I am a Nikon gear user. I have a D90 + SB600 speedlight. I often use my speedlight off camera thanks to nikon CLS system.
Sometimes I would like to have another speedlight (for let's say hairlight), so I thought of "renting" my father's canon flash (420EX).

So I found this cheap little device: Seagull Remote Slave Trigger for Digital Camera SYK-5 - Free Shipping - DealExtremeIf I put the Canon speedlight on this optical trigger, it will fire the flash when it "sees" the flash from the Nikon speedlight, right?
Do you think this could work? =)

BTW: Can you manually set flash power on the Canon 420EX? I cannot find any buttons... =P

Thanks for your help! =)


----------



## Big Mike (Jan 4, 2012)

First, yes you could use that optical slave to trigger a remote flash like the 420EX.  But, you have to realize that the CLS system uses pre-flashes before the exposure, and the first pre-flash will trigger the slave and the 420 wouldn't be able to fire again for the exposure.  The only way it would work, is if you had your camera's flash in manual mode (no preflash), but that probably means that you couldn't trigger your SB600.

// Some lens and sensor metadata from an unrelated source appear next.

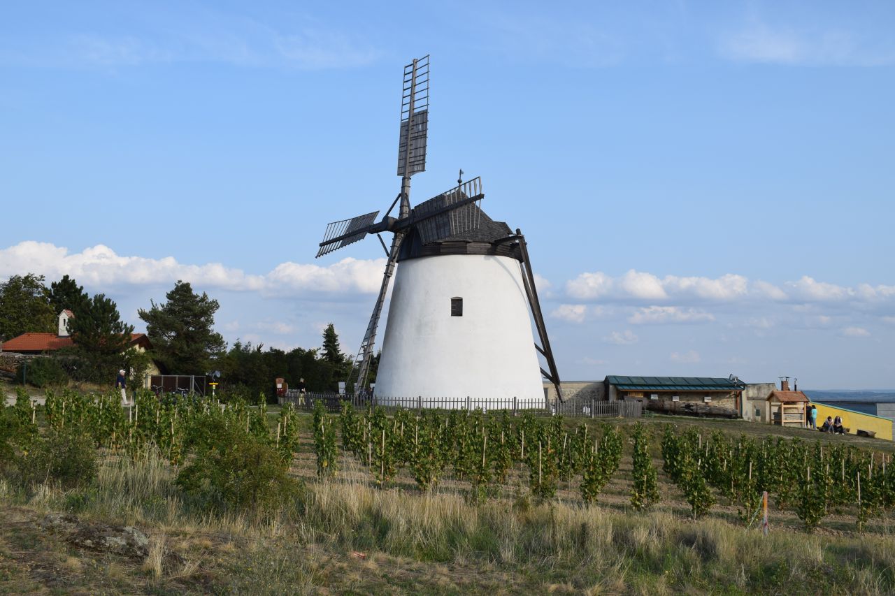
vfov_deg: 36.9
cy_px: 298
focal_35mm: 36
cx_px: 448
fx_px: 895
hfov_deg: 53.1
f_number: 10
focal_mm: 24
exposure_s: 1/400
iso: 200
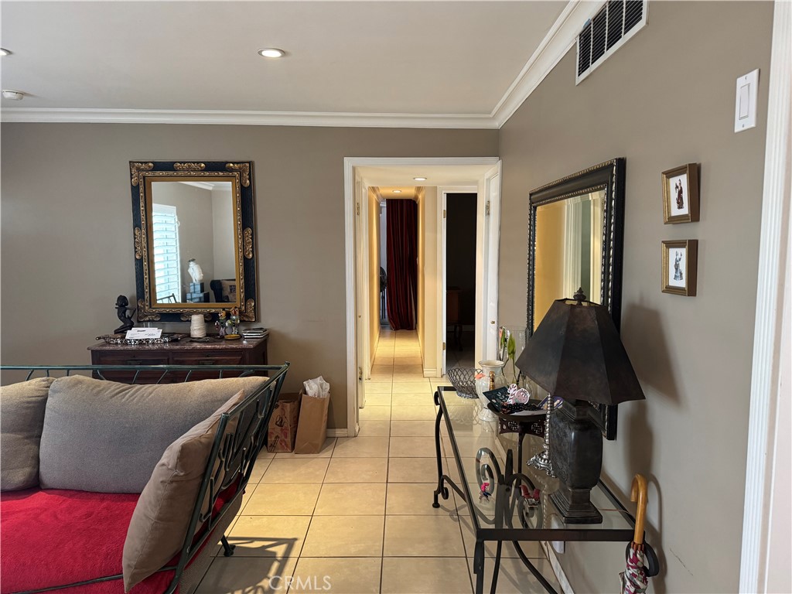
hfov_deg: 71.6
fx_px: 549
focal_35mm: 24
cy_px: 297
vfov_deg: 56.8
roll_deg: -0.2
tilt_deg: -6.7
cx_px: 396
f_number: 1.78
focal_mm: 6.76
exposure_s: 1/60
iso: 320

And no, you can't manual set the power on the 420EX.  If it's used off-camera, it will fire at full power every time.


----------



## Primoz (Jan 4, 2012)

So I could by two optical triggers
and install both of my speedlights on the optical triggers. Then Canon at full power would be my main light and Nikon at reduced power fill or hair light...

But on second thought I will probably set these 20$ aside and look into a used Nikon speedlight with CLS  Will probably save some frustration in case the whole thing doesn't work as it should...


----------



## Big Mike (Jan 4, 2012)

The 420EX is a pain in the @ss for off-camera flash, because it doesn't have manually adjustable power.  So yes, I'd suggest you forget about it and stick with your Nikon gear.

If you want to save money, forget about trying to use the CLS system.  Just get simple flashes (with manual control) then use cheap radio or optical triggers.  Everything will be manual, but that's is often preferable to auto TTL metering because it's consistent.


----------



## Primoz (Jan 4, 2012)

Would you suggest any particular simple flashes and radio triggers worth spending money on? =)


----------



## Big Mike (Jan 4, 2012)

This one looks pretty good. Cactus Wireless Flash Trigger Set V4 - Gadget Infinity
I don't know much about this flash, but the price looks good Yongnuo Manual Flash YN460-II - Gadget Infinity


----------